Law must support victims of sex abuse, says judge
Judge Hartford has ruled that it is entirely irrational and arbitrary to have a random cut off time of 20 years for proscription of sexual offences when many victims suffer quietly.
JOHANNESBURG - The High Court in Johannesburg has found that the law must encourage the prosecution of sexual offences and not hush victims.
On Monday, acting Judge Clare Hartford found Section 18 of the Criminal Procedure Act to be invalid, lifting the 20-year bar on the proscription of sexual offences.
The so-called Frankel Eight, who alleged that stockbroker Sidney Frankel abused them when they were children, went to court to have the law changed.
Judge Hartford has ruled that it is entirely irrational and arbitrary to have a random cut off time of 20 years for proscription of sexual offences when many victims suffer quietly, enabling perpetrators to escape all consequences.
She has found that the law must support victims in coming forward, regardless of how much time has passed and should not smother a victim's ability to bring sexual offenders to book.
Attorney Ian Levitt explains what this judgment means.
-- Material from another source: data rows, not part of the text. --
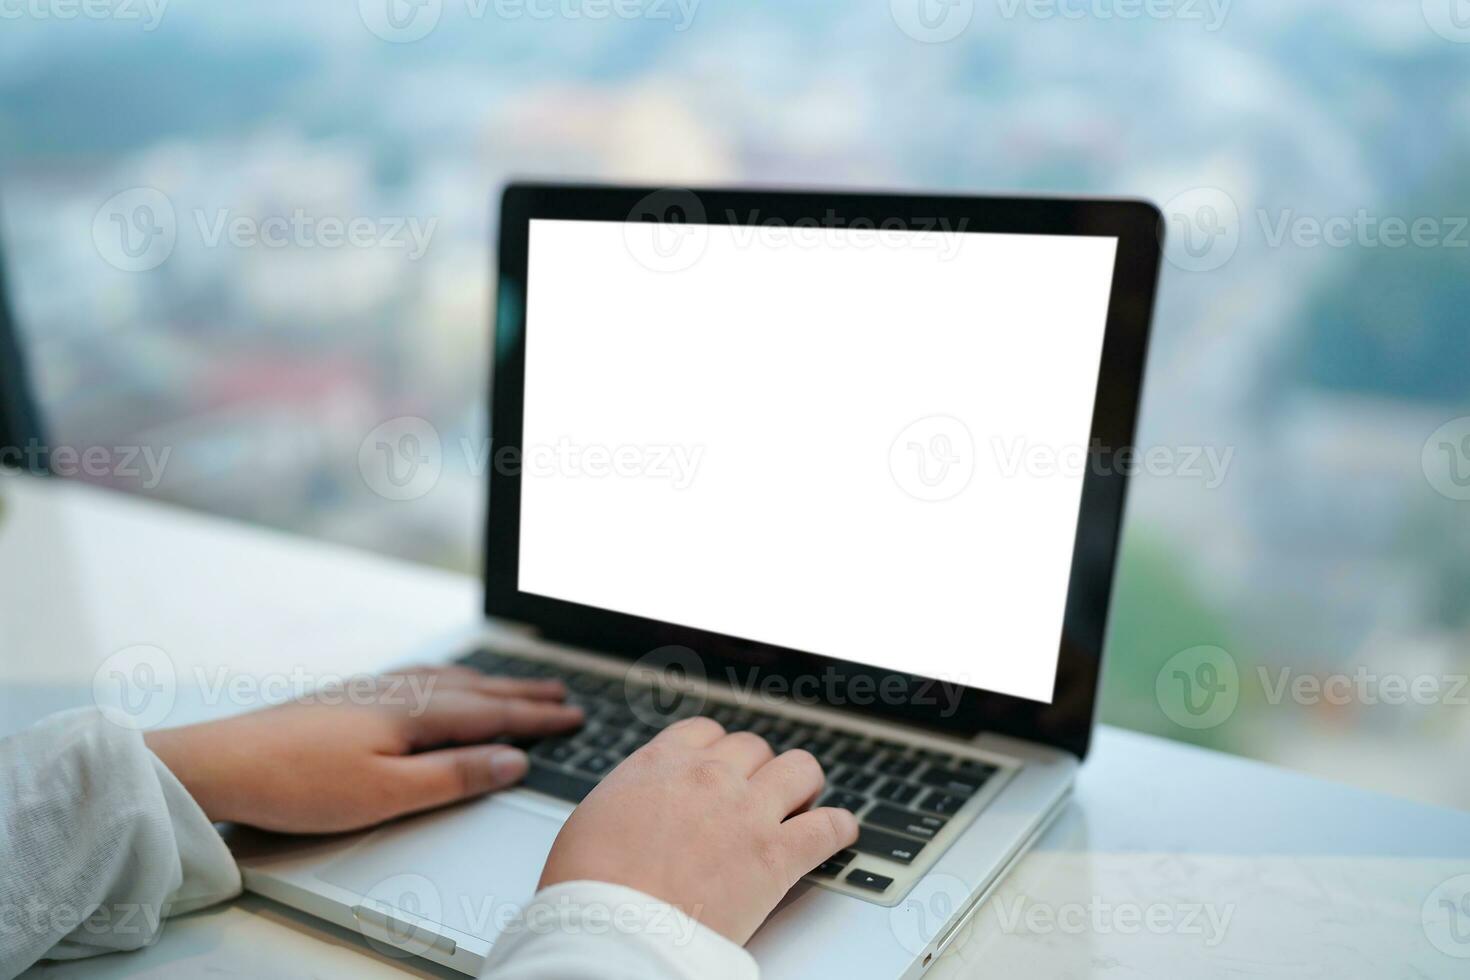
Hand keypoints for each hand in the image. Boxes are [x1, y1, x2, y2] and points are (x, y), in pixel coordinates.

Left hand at [144, 665, 583, 832]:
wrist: (220, 761)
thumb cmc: (299, 783)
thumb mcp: (387, 794)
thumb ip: (455, 775)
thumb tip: (514, 759)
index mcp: (416, 713)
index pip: (495, 713)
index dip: (539, 717)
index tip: (576, 716)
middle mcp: (400, 691)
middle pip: (477, 688)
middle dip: (523, 692)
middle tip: (563, 693)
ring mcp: (372, 688)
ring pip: (449, 679)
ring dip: (490, 682)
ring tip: (515, 685)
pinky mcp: (348, 695)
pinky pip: (421, 676)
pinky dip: (450, 676)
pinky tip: (441, 682)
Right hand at [538, 716, 858, 943]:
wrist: (612, 930)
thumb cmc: (589, 887)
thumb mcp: (593, 818)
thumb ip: (630, 797)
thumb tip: (636, 805)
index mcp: (661, 763)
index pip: (706, 732)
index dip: (718, 751)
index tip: (722, 766)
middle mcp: (709, 777)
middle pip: (754, 748)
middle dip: (758, 769)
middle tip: (758, 793)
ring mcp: (748, 812)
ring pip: (801, 769)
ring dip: (802, 785)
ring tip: (801, 803)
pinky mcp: (777, 856)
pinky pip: (828, 827)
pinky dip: (839, 828)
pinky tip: (840, 832)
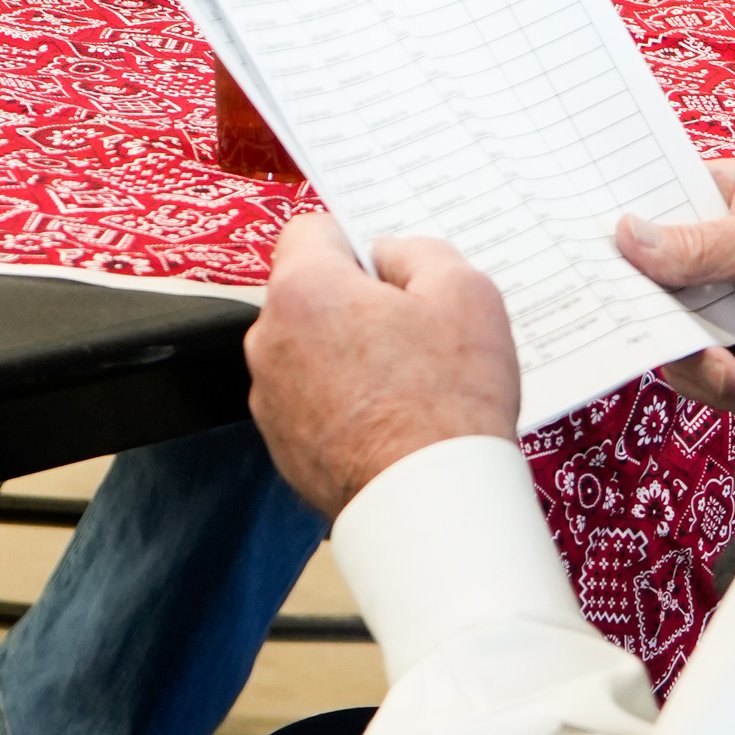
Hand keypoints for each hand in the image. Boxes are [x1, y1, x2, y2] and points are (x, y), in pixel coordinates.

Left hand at [248, 214, 521, 518]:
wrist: (431, 504)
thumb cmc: (449, 399)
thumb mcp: (465, 291)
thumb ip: (419, 250)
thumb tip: (389, 255)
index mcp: (304, 289)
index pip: (311, 230)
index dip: (356, 239)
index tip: (390, 267)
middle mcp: (269, 339)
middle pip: (309, 293)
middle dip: (354, 300)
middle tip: (413, 328)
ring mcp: (270, 398)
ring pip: (309, 348)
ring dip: (346, 352)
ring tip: (407, 381)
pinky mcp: (282, 445)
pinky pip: (310, 399)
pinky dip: (342, 401)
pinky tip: (389, 418)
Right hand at [615, 158, 734, 413]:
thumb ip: (705, 242)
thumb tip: (628, 235)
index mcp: (720, 200)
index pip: (653, 198)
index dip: (616, 212)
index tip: (582, 228)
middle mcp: (708, 256)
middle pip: (644, 271)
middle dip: (636, 293)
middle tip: (618, 302)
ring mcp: (713, 310)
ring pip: (660, 326)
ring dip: (679, 346)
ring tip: (713, 356)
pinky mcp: (726, 361)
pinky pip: (691, 374)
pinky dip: (708, 380)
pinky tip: (734, 376)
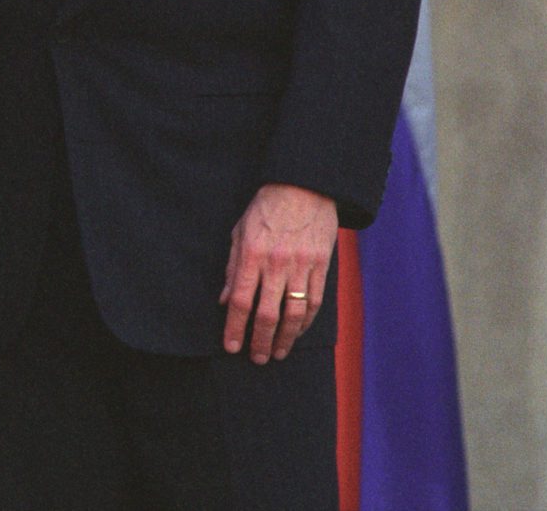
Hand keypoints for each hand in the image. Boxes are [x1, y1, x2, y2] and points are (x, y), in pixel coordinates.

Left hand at [219, 182, 336, 362]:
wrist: (303, 188)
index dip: (234, 327)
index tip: (231, 346)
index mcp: (252, 255)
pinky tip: (297, 333)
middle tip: (256, 358)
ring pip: (294, 314)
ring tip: (277, 353)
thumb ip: (233, 268)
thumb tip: (225, 300)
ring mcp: (301, 267)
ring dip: (285, 339)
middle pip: (267, 314)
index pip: (241, 301)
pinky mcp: (321, 267)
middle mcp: (277, 264)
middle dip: (260, 341)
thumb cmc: (265, 209)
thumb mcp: (239, 233)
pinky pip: (315, 303)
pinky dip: (306, 323)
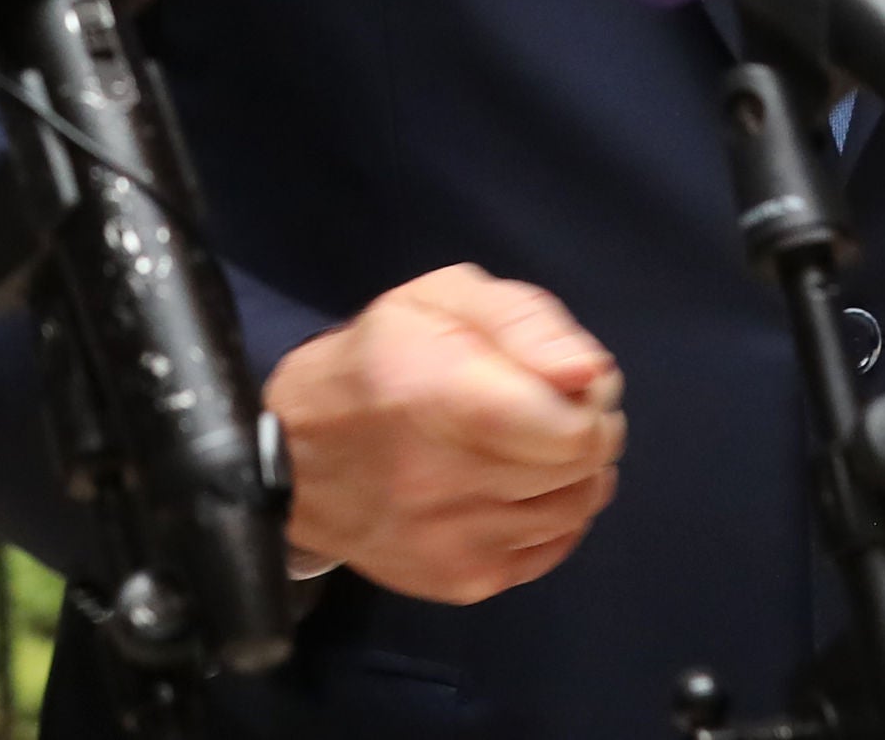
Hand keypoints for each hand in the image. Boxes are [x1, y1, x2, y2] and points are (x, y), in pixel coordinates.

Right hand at [267, 263, 625, 601]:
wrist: (292, 460)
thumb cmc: (379, 359)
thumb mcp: (443, 300)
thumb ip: (526, 324)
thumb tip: (590, 373)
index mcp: (442, 400)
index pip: (572, 432)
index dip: (591, 400)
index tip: (570, 381)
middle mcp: (445, 484)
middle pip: (582, 469)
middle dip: (589, 429)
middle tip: (554, 409)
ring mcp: (451, 545)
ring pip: (575, 511)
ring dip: (576, 474)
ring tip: (537, 446)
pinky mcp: (457, 583)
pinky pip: (552, 550)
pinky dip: (554, 515)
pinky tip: (519, 487)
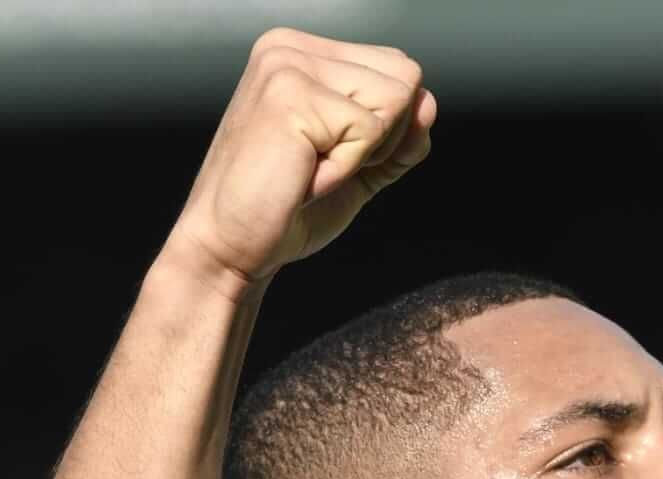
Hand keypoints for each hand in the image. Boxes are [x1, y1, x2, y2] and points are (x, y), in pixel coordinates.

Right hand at [165, 29, 436, 293]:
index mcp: (301, 53)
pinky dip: (346, 169)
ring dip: (363, 154)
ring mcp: (287, 66)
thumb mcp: (358, 167)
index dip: (388, 129)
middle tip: (322, 166)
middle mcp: (290, 47)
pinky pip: (370, 131)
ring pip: (395, 100)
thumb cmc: (286, 210)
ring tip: (311, 169)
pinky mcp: (291, 95)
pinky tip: (304, 177)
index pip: (396, 69)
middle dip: (382, 139)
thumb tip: (430, 102)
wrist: (232, 248)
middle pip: (404, 77)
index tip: (331, 157)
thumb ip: (398, 136)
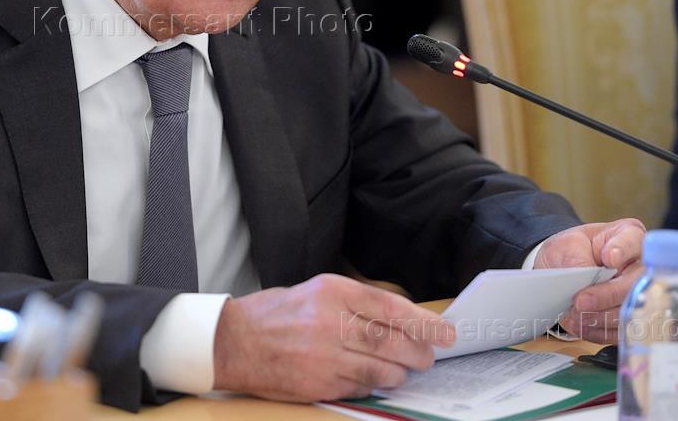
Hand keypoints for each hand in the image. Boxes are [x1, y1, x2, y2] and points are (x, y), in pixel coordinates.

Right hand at [212, 273, 454, 401]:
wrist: (233, 341)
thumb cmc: (275, 314)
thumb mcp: (314, 291)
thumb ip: (353, 303)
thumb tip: (396, 320)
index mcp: (332, 291)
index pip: (391, 308)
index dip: (423, 323)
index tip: (445, 332)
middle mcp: (330, 321)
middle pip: (392, 342)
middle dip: (418, 352)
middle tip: (428, 356)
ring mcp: (325, 356)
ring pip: (381, 370)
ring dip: (399, 373)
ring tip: (403, 370)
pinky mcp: (318, 383)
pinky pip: (359, 387)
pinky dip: (373, 386)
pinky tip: (375, 381)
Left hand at [535, 218, 645, 342]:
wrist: (562, 271)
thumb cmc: (570, 251)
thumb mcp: (566, 246)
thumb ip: (576, 260)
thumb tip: (583, 281)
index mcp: (628, 236)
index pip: (633, 241)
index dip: (623, 250)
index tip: (608, 258)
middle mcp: (641, 265)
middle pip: (637, 282)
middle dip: (607, 295)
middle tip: (580, 301)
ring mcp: (640, 294)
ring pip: (633, 310)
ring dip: (602, 317)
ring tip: (576, 316)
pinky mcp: (633, 318)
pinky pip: (623, 330)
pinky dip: (600, 331)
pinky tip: (581, 326)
“So, anyone who was sexually abused at any time will have the right to prosecute those abusers, who abused them 20 years before and this carries on into the future.”
Activists have described the ruling as momentous.
Activist Miranda Friedman says this ruling acknowledges late disclosures.
“It really shows where our justice is going, it says a lot about late disclosures and now they’re not going to have a time limit.”